Materials provided:
##############################

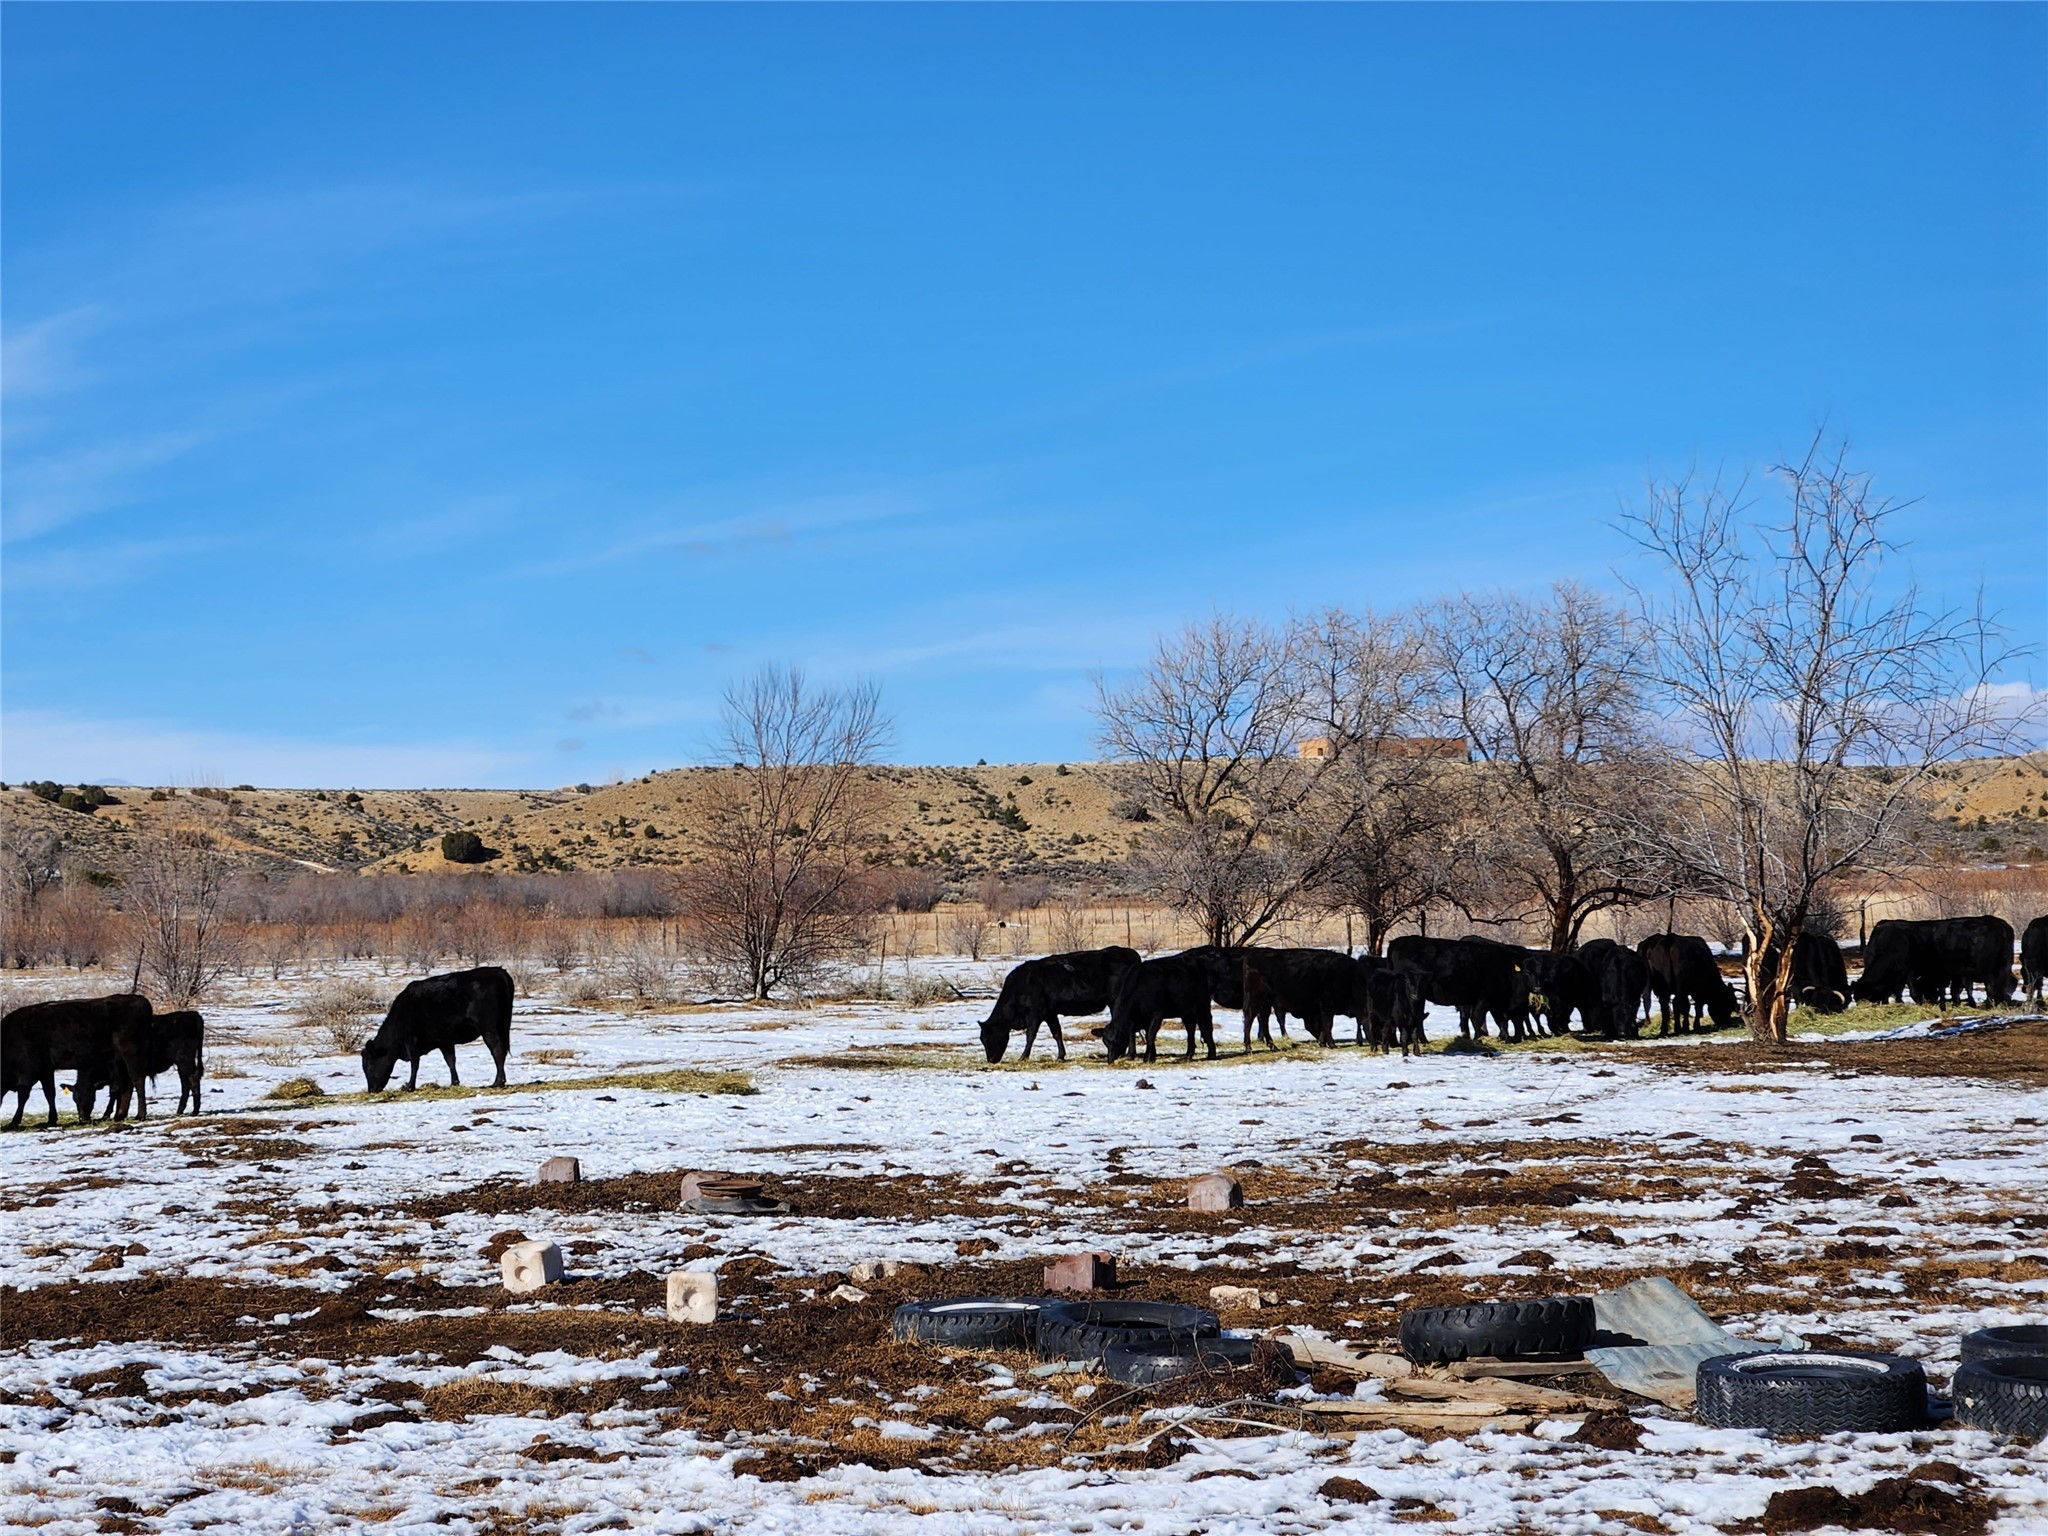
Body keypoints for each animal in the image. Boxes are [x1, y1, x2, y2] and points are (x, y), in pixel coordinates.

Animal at [1, 999, 153, 1130]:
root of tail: (140, 1000)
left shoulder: (29, 1071)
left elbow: (23, 1096)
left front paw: (14, 1122)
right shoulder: (46, 1070)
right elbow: (49, 1093)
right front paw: (51, 1120)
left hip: (132, 1053)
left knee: (138, 1080)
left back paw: (140, 1115)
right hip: (120, 1061)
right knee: (127, 1084)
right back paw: (120, 1115)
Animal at [358, 966, 509, 1089]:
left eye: (368, 1065)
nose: (371, 1090)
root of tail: (498, 971)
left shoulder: (412, 1043)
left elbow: (415, 1064)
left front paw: (409, 1086)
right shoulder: (444, 1041)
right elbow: (450, 1061)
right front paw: (454, 1083)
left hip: (489, 1029)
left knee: (497, 1051)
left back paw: (497, 1082)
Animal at [970, 946, 1138, 1064]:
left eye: (987, 1038)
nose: (991, 1060)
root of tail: (1131, 954)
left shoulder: (1035, 1013)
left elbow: (1030, 1035)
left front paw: (1023, 1057)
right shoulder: (1049, 1013)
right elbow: (1057, 1033)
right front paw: (1060, 1056)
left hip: (1117, 1000)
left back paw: (1129, 1054)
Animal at [1859, 913, 2015, 1011]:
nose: (1931, 1000)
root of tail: (2000, 924)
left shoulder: (1911, 972)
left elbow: (1913, 991)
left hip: (1987, 970)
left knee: (1992, 985)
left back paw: (1989, 1004)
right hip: (2005, 965)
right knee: (2008, 982)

##############################

Give back, exactly as written, the stretch from the line with "right shoulder: (444, 1041)" through the line with "left shoulder: (1035, 1013)", and no other lines from the records above.

right shoulder: (444, 1041)
right elbow: (450, 1061)
right front paw: (454, 1083)
left hip: (489, 1029)
left knee: (497, 1051)
left back paw: (497, 1082)
Animal at [970, 946, 1138, 1064]:
left eye: (987, 1038)
nose: (991, 1060)
root of tail: (1131, 954)
left shoulder: (1035, 1013)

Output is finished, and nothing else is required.